Security policy today is once again, as it was during the Cold War, nuclear weapons policy. Do the owners of nuclear bombs even listen to the victims of Hiroshima and Nagasaki anymore? German Chancellor Merz is considering a joint “nuclear umbrella” for France and Germany in case the US withdraws its nuclear weapons from Germany. Where is the vision of a world free of nuclear weapons that even former US President Obama spoke of? Only the Dalai Lama and the Pope in Rome still dare to remind us of the vision of a world without nuclear weapons. When 93-year-old Turumi Tanaka from Nagasaki gave his acceptance speech for the Nobel Peace Prize in Oslo and remembered the hundreds of thousands of dead and injured, many in the audience had tears in their eyes. But where are the corresponding actions? Who is disarming nuclear bombs? Who is destroying them? Why is there once again a mood of war almost everywhere in the world today?
Turumi Tanaka was 13 years old in 1945. To this day, he blames the US for the catastrophe that occurred at that time. No US president has ever apologized for the mass murder. Many Japanese and even some US historians believe that Japan would have surrendered at the end of World War II even without nuclear weapons. But US policy and the majority of the US population still believe that it was the two atomic bombs that brought the war to an end. Even supporters of this theory have to admit that at least the second bomb was a war crime.
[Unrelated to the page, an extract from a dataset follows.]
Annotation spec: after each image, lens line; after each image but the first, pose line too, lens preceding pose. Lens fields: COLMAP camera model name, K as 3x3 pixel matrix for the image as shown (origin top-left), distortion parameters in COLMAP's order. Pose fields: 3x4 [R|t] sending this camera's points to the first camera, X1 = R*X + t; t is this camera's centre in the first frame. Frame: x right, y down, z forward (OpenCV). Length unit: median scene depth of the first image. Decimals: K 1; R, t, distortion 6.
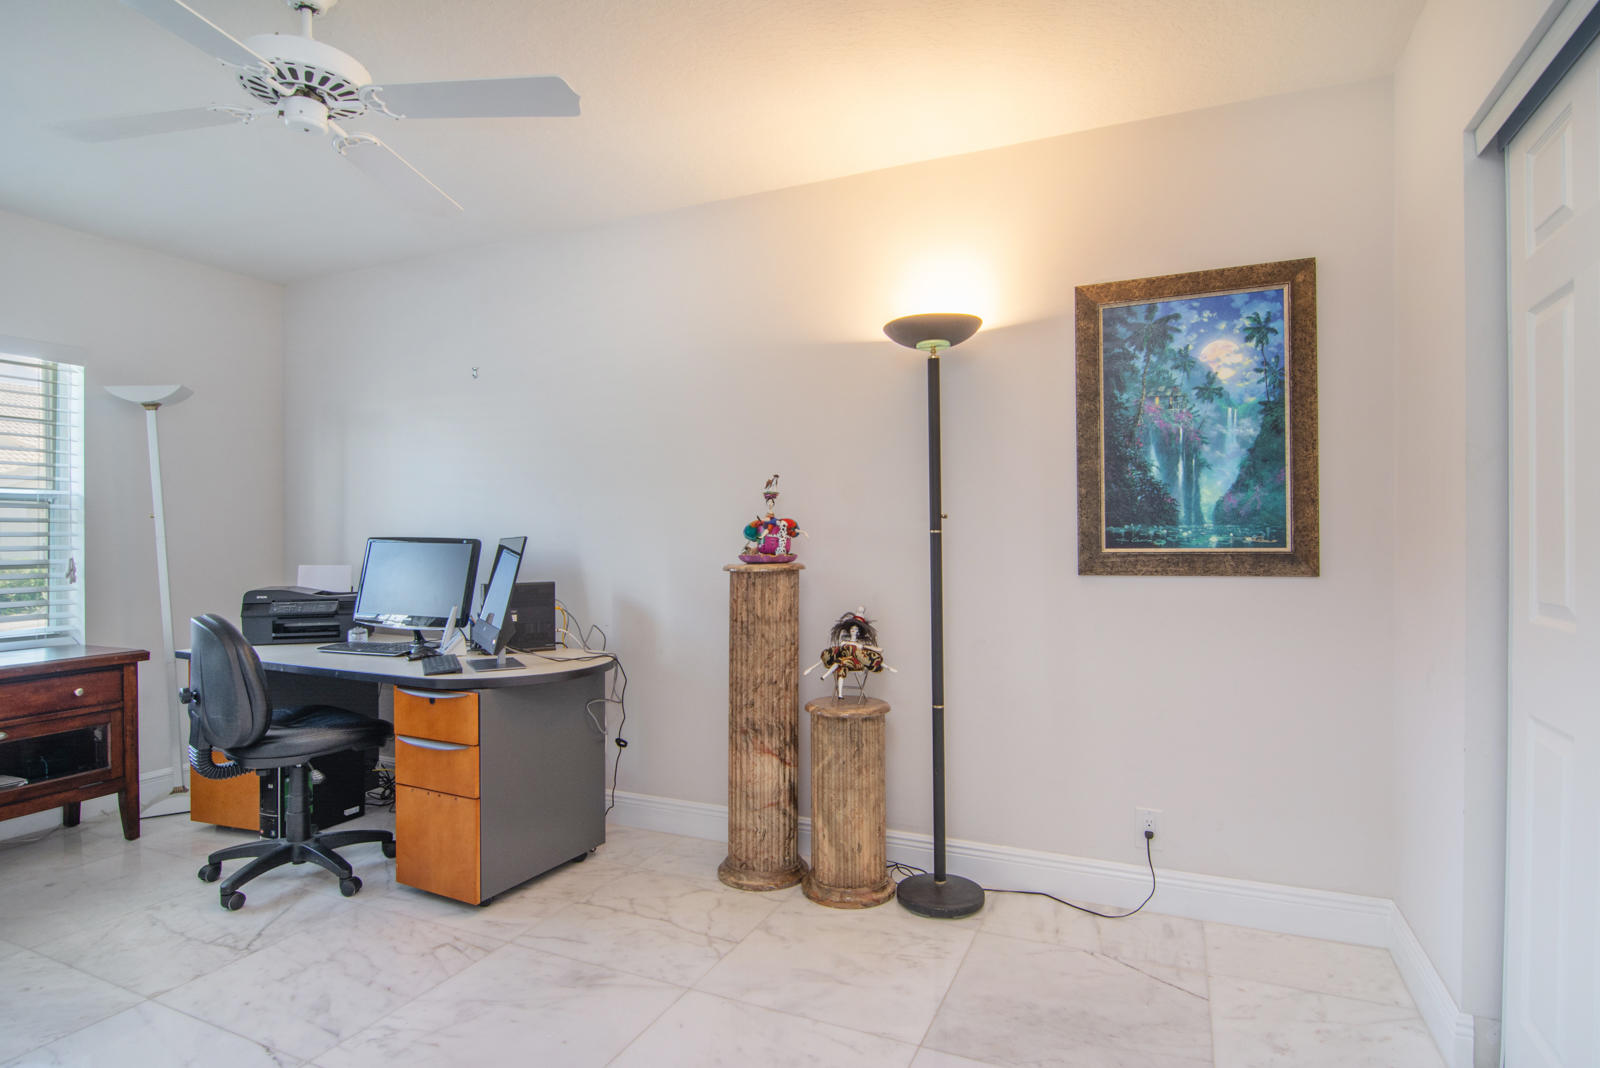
lens RADIAL K [[816.2, 0, 807.7], [0, 816.2, 537.8], [0, 0, 1]] dist [-0.003959, -0.009862]
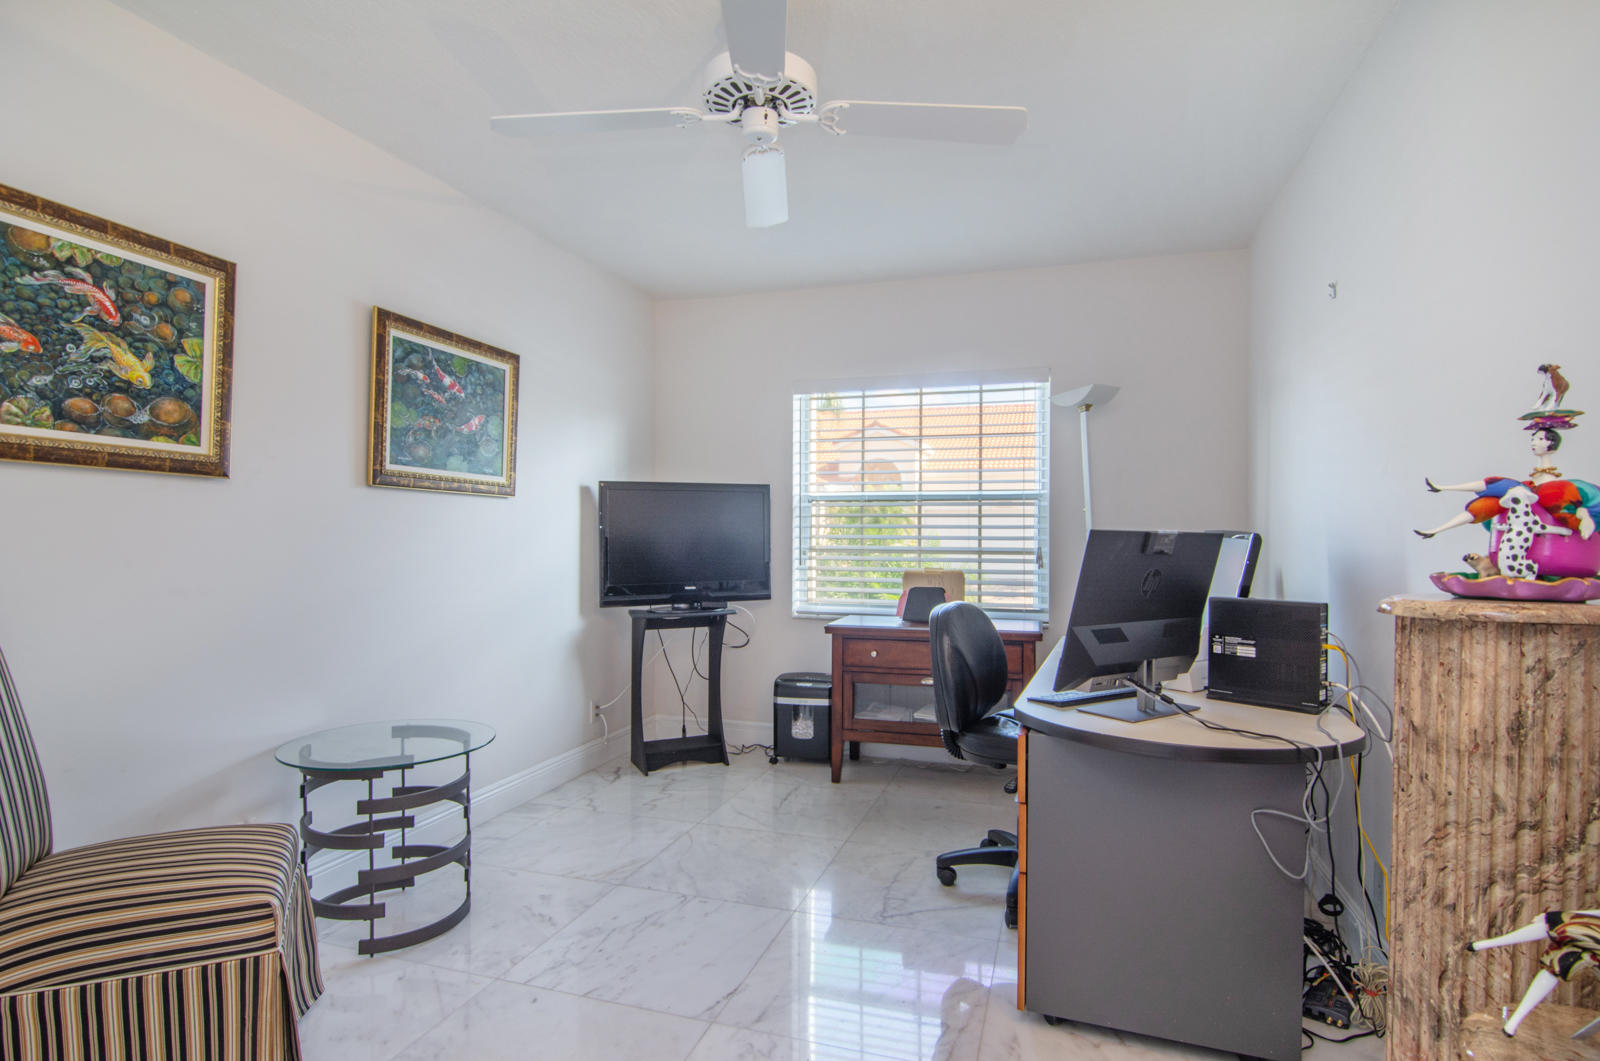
lens RADIAL K [[822.7, 0, 800.0], [0, 822.7, 530.5], [0, 0, 1]] dist [-0.001111, -0.017668]
pose [[0.108101, 0.002065, -0.994138, 0.330046], [0.000727, 0.999997, 0.002156, -0.002393], [0.994140, -0.000956, 0.108099, 0.694308]]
Turumi Tanaka in his recent interview with the Süddeutsche Zeitung: “Everyone who has nuclear weapons must give them up. Not just America. That is the only option…” We must not allow humanity to destroy itself, he says. On August 6, 2025, Japan’s prime minister added at a memorial service in Hiroshima in front of representatives from 120 nations: “As the only country to have experienced the horrors of nuclear devastation in war, Japan must take the lead in global efforts to achieve a world without nuclear weapons.” And Hiroshima’s mayor called on the youth of the world to fight against nuclear weapons: “They must recognize that misguided policies on nuclear weapons can have utterly inhuman consequences. We, the people, must never give up the fight against nuclear weapons.”
“Peace is in retreat.” This is how the 2025 report by German peace research institutes describes our situation, which is as accurate as it is shameful, adding: “The arms control system is in free fall.” It is high time for new disarmament negotiations. Thanks to Gorbachev, the danger of a “Euroshima” was averted some 40 years ago. But who will avert it today?
In 2017, global civil society played a decisive role in ensuring that the Treaty on the Prohibition of Nuclear Weapons was adopted by the UN. The civil society organization ICAN received the Nobel Peace Prize for this achievement in the same year. Ninety-seven countries have now ratified this treaty, but no country that possesses nuclear weapons, no NATO country, not even Germany. Should we therefore give up the fight against nuclear weapons? After all, chemical and biological weapons have also been banned worldwide and (almost) everyone complies with this ban. Only a global ban on nuclear weapons can bring the era of weapons of mass destruction to an end.